- **PROBLEM STATEMENT**:
Nothing but the lines below from the one containing "POPULAR POSTS" through the one containing "wife in Greece ministering" should appear in the answer, exact and without pictures.

- **ENTRIES SHOWN**:

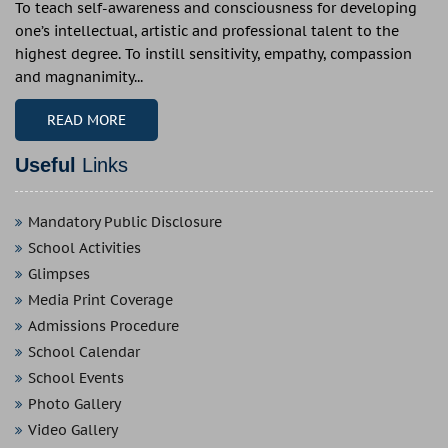
To teach self-awareness and consciousness for developing
one’s intellectual, artistic and professional talent to the
highest degree. To instill sensitivity, empathy, compassion
and magnanimity...
READ MORE
Useful
Links
Mandatory Public Disclosure
School Activities
Glimpses
Media Print Coverage
Admissions Procedure
School Calendar
School Events
Photo Gallery
Video Gallery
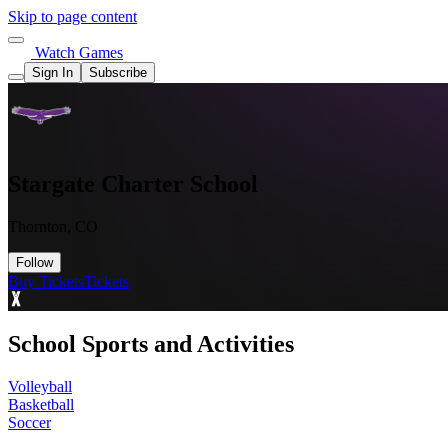
Skip to page content
Watch Games
Sign In
Subscribe
Stargate Charter School
Thornton, CO
Follow
Buy Tickets
Tickets
School Sports and Activities
Volleyball
Basketball
Soccer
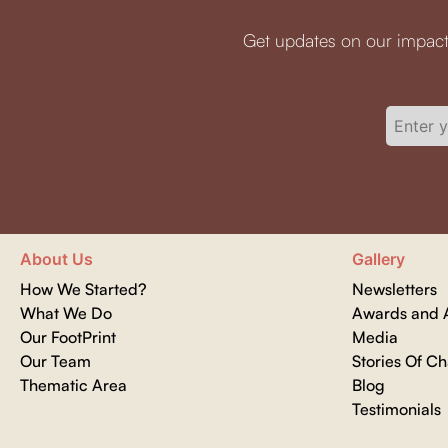
Get updates on our impact
About Us
Gallery
How We Started?
Newsletters
What We Do
Awards and A
Our FootPrint
Media
Our Team
Stories Of C
Thematic Area
Blog
Testimonials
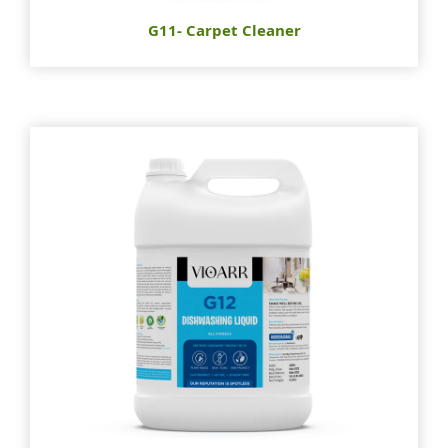
G11- Carpet Cleaner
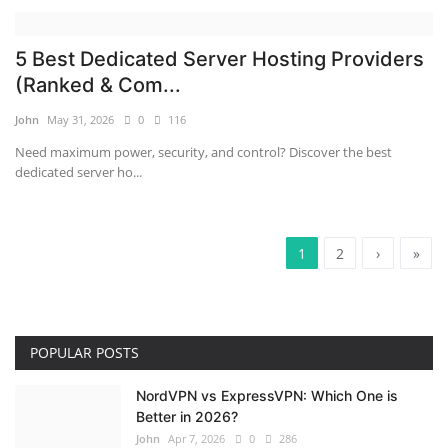
5 Best Dedicated Server Hosting Providers
(Ranked & Com...
John
May 31, 2026
0
116
Need maximum power, security, and control? Discover the best
dedicated server ho...
1
2
›
»
POPULAR POSTS
NordVPN vs ExpressVPN: Which One is
Better in 2026?
John
Apr 7, 2026
0
286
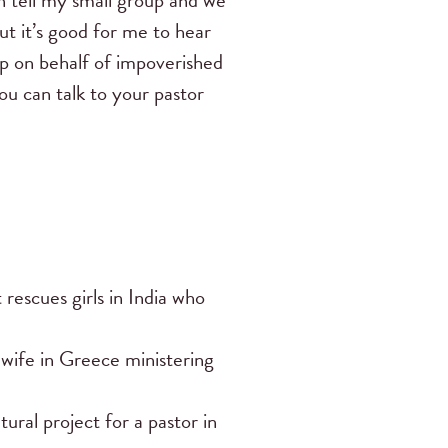
an tell my small group and we
but it’s good for me to hear
 up on behalf of impoverished
ou can talk to your pastor
rescues girls in India who
 wife in Greece ministering
ural project for a pastor in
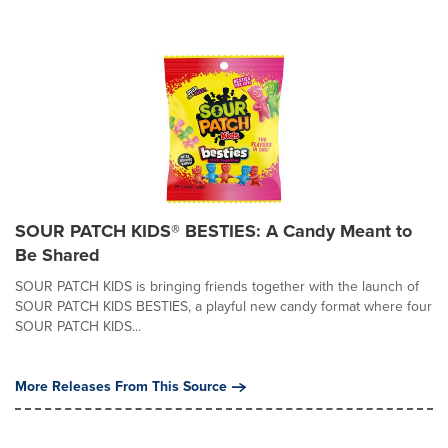
SOUR PATCH KIDS® BESTIES: A Candy Meant to
Be Shared
SOUR PATCH KIDS is bringing friends together with the launch of
SOUR PATCH KIDS BESTIES, a playful new candy format where four
SOUR PATCH KIDS...
More Releases From This Source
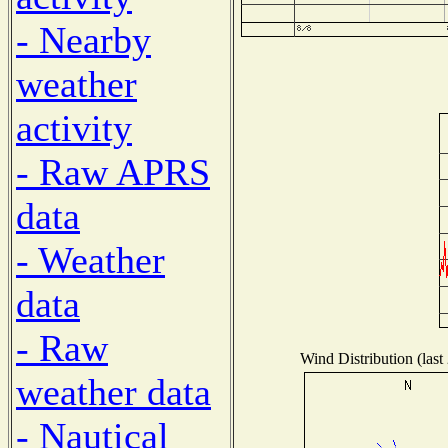
- Nearby
weather
activity
- Raw APRS
data
- Weather
data
- Raw
Wind Distribution (last
weather data
- Nautical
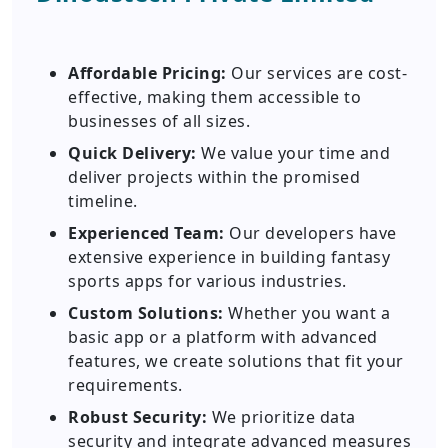
Affordable Pricing:
Our services are cost-
effective, making them accessible to
businesses of all sizes.
Quick Delivery:
We value your time and
deliver projects within the promised
timeline.
Experienced Team:
Our developers have
extensive experience in building fantasy
sports apps for various industries.
Custom Solutions:
Whether you want a
basic app or a platform with advanced
features, we create solutions that fit your
requirements.
Robust Security:
We prioritize data
security and integrate advanced measures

- **ANSWER SECTION**:
POPULAR POSTS
NordVPN vs ExpressVPN: Which One is
Better in 2026?
John
Apr 7, 2026
0
286
an tell my small group and we
but it’s good for me to hear
 up on behalf of impoverished
ou can talk to your pastor
rescues girls in India who
 wife in Greece ministering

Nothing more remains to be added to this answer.